EXERCISE GOAL =>
Produce a verbatim copy of the data below that contains no pictures.

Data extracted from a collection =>
========

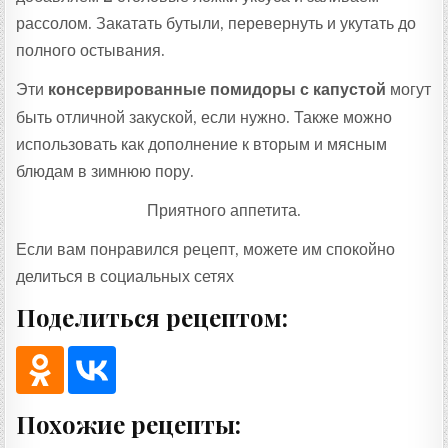
рассолом. Закатать бутыли, перевернуть и укутать до
полного остывания.
Эти
консервированные помидоры с капустой
могут
быть отличной закуской, если нужно. Также можно
использовать как дополнение к вторым и мясным
блюдам в зимнюю пору.
Приятного аппетита.
Если вам понравился рецепт, можете им спокойно
делиться в социальных сетях
Поделиться рецептом:
Похожие рецепты:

========

ANSWER FOR THE TASK =>
рассолом. Закатать бутыли, перевернуть и укутать до
полного остывания.
Эти
консервированные помидоры с капустой
могут
быть отличной закуской, если нужно. Также можно
использовать как дополнение к вторым и мясным
блюдам в зимнюю пору.
Приятного аппетита.
Если вам понравился рецепт, можете им спокойно
делиться в социальных сетях
Поделиться рецептом:
Похожие рецепты:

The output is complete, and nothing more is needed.